Climate change is resulting in 100 million Americans experiencing a 'category 5 heatwave': report
The climate crisis continues to bite in the U.S. this week with nearly one-third of people in the country living under heat advisories and warnings on Tuesday as high temperatures were reported from the Gulf Coast to the Upper Midwest and across the Southeast.
More than 107 million people are being advised to stay indoors as possible to avoid record-setting heatwaves that have been reported across the country in recent days, moving eastward and expected to continue for at least the next two weeks.
The National Weather Service (NWS) posted a map showing the maximum temperature forecast for the next week, with South Texas and Georgia residents expected to face 102°F heat and temperatures reaching 105° in parts of South Carolina and Nebraska.
"Dangerous, record-setting heat to continue from the Upper Midwest to the Southeast through midweek," the NWS said.
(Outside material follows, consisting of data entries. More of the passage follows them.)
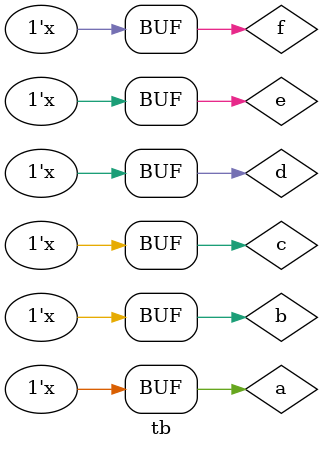
<source format=v>
module tb();
	reg a=0,b=0,c=0,d=0,e=0,f=0;
	wire y1,y5,y2,y6,y3,y7,y4,y8,ERROR;
	ckt_gatelevel x1(.a(a),.b(b),.c(c),.d(d),.e(e),.f(f),.y1(y1),.y2(y2),.y3(y3),.y4(y4));
	ckt_dataflow x2(.a(a),.b(b),.c(c),.d(d),.e(e),.f(f),.y1(y5),.y2(y6),.y3(y7),.y4(y8));
	error x3(.o1(y1),.o2(y5),.o3(y2),.o4(y6),.o5(y3),.o6(y7),.o7(y4),.o8(y8),.ERROR(ERROR)); 
always
begin
	#10 a=~a;
end
always
begin
	#20 b=~b;
end
always
begin
	#40 c=~c;
end
always
begin
	#80 d=~d;
end
always
begin
	#160 e=~e;
end
always
begin
	#320 f=~f;
end
endmodule

</source>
The warning was indicative of "the new normal" created by the climate crisis, tweeted the progressive advocacy group Roots Action.
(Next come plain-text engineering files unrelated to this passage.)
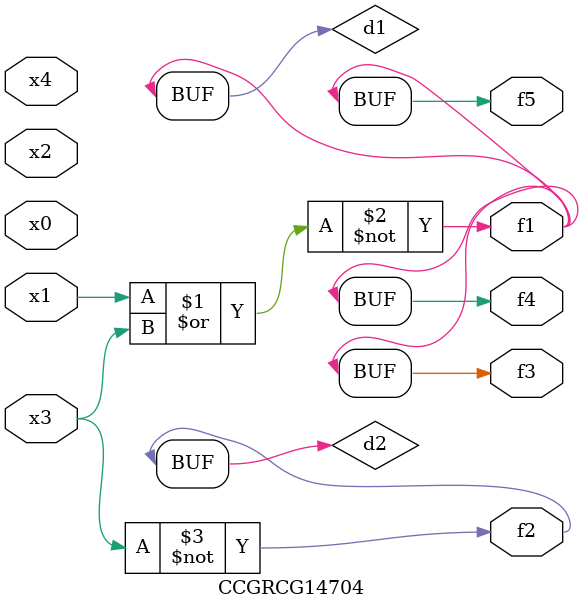
<source format=v>
module CCGRCG14704(
	input x0, x1, x2, x3, x4,
	output f1, f2, f3, f4, f5
);

	wire d1, d2;

	nor (d1, x1, x3);
	not (d2, x3);
	assign f1 = d1;
	assign f2 = d2;
	assign f3 = d1;
	assign f4 = d1;
	assign f5 = d1;
endmodule

</source>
As Common Dreams reported on Tuesday, the heatwave comes as the Yellowstone National Park area faces catastrophic flooding which swept at least one home into the Yellowstone River on Monday.
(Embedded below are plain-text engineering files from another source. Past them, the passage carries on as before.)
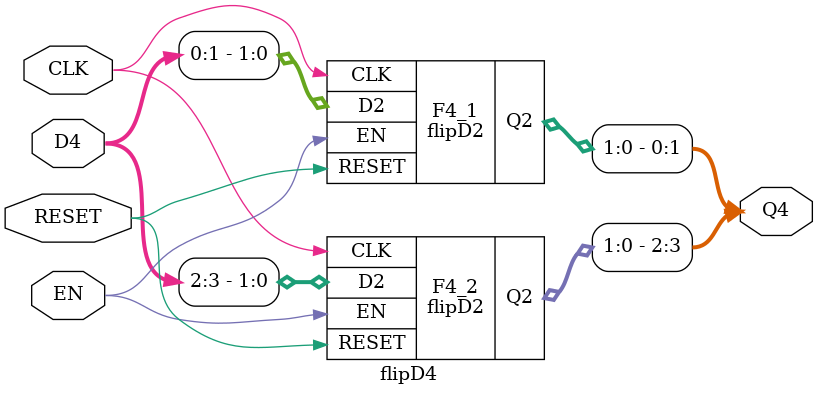
<source format=v>

module flipD1(input wire CLK, RESET, EN, D, output reg Q);
  always @ (posedge CLK or posedge RESET)begin
    if(RESET)
      Q <= 1'b0;
    else if (EN)
      Q <= D;
  end
endmodule


//Flip FLop de 2 bits
module flipD2(input wire CLK, RESET, EN, input wire [0:1]D2, output wire [0:1]Q2);

flipD1 F2_1(CLK, RESET, EN, D2[0], Q2[0]);
flipD1 F2_2(CLK, RESET, EN, D2[1], Q2[1]);
endmodule

//Flip FLop de 4 bits
module flipD4(input wire CLK, RESET, EN, input wire [0:3]D4, output wire [0:3]Q4);
flipD2 F4_1(CLK, RESET, EN, D4[0:1], Q4[0:1]);
flipD2 F4_2(CLK, RESET, EN, D4[2:3], Q4[2:3]);
endmodule

</source>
Last summer, a record-breaking heatwave was linked to nearly 500 "sudden and unexpected" deaths in British Columbia as well as dozens of deaths in the United States' Pacific Northwest region.
Meteorologist Ryan Maue of Atlanta likened the coming extreme heat to a hurricane, which climate experts would watch closely as it was forming.
"Confidence/certainty is increasing for a brutal heatwave into next week," he tweeted. "Category 5 heatwave."
Humidity is also expected to make already-high temperatures feel five to 15° hotter.
Chicago officials began opening cooling centers Tuesday as a 105° heat index was expected in the coming days.
With the federal government continuing to support the fossil fuel industry and Republicans and right-wing Democrats refusing to pass far-reaching climate legislation, scientists including Peter Kalmus of NASA have expressed concern that heatwaves and other extreme weather events will continue to get worse each year.
"Dangerous heatwaves are getting worse and more frequent due to climate change," said Rep. Raja Krishnamoorthi (D-Ill.) on Tuesday. "We must act now to combat rising temperatures and extreme weather events."